I turned at the sound, one I rarely hear anymore, but my motion startled the hawk out of its lunch and I caught just a glimpse of the banded tail as it went off through the merest opening in the trees. Mad flying skillz: I haz them.

Oh well, it won’t have to expend much energy to retrieve its meal at the pick-up window, I thought.

Says me. The squirrel didn’t get the memo. I saw it dashing up my tree with its fast food carry-out a few minutes later, running as fast as it could as far as it could to get away from anything that might steal its happy meal with the prize inside.

Yes, they do eat birds, it’s the catching them that’s why you just don’t see it. It continued far, far down the telephone wire as I watched, outraged, thinking, you don’t even live here and you steal my birds’ food? I mourned the little red finch.

That did it. I fled. If I’m getting ticked off at the wildlife for being what they are it’s time to put me around people and friends and take a deep breath from everything that has nothing to do with squirrels or birds–Purlescence, here I come.

What a relief.  I plunked down on the floor there, trying to keep out of the stream of sunlight from the door, grabbed the yarn Kaye and Sandi had gifted me with on Thursday, and cast on.

Pamela’s granddaughter, age 3, smiled at me and waved hi shyly. Totally charmed me.

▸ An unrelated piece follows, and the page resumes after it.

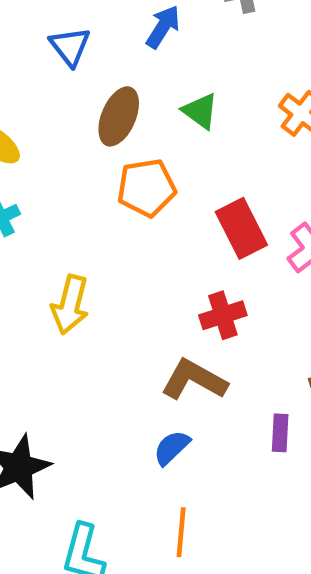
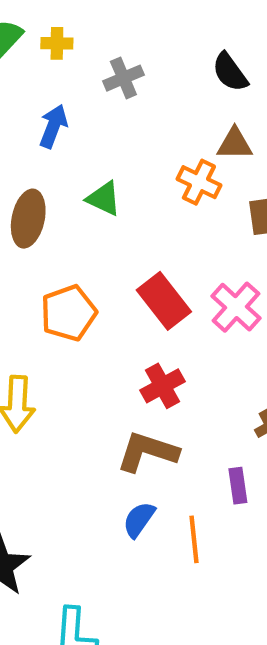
orange pentagon: (146, 188) -> (69, 313), moved
orange line: (181, 532) -> (194, 539), moved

It felt like a long time since I’d knit a lace shawl. It felt so good. Something familiar, something new. Kidsilk Night–never worked with it before–with Alpaca Fino, slightly lighter, making the silk look even shinier, the combination Sandi’s idea. I’m not a glitter person but this project could change my mind.

The yoke is finished now and it’s one of those moments where you look at your knitting and think wow, have I ever made anything this pretty before?

And here’s the funny thing: it’s gray, smog gray.  It’s not my color.  And yet. There have been a few times when I’ve knitted something whose color I normally didn’t like but that I knew that the person it was for did, that while I knitted it with them in my mind, wrapping wool around wood for them personally with each stitch, it was the most beautiful thing in the world to me then. And to them, too, when they got it.

But did I want to knit up the leftover yarn afterwards, all that oh-so-beautiful yarn I’d been loving?

Nope. No real appeal. Totally gone from me the moment the project was given away, back to just not my color. But for the time that it needed to be, it was the best one in the world to my eyes and in my hands.

As this is. I can’t wait.

(Ed. to add by the light of the morning: it’s dove gray, the color of the bird of peace.)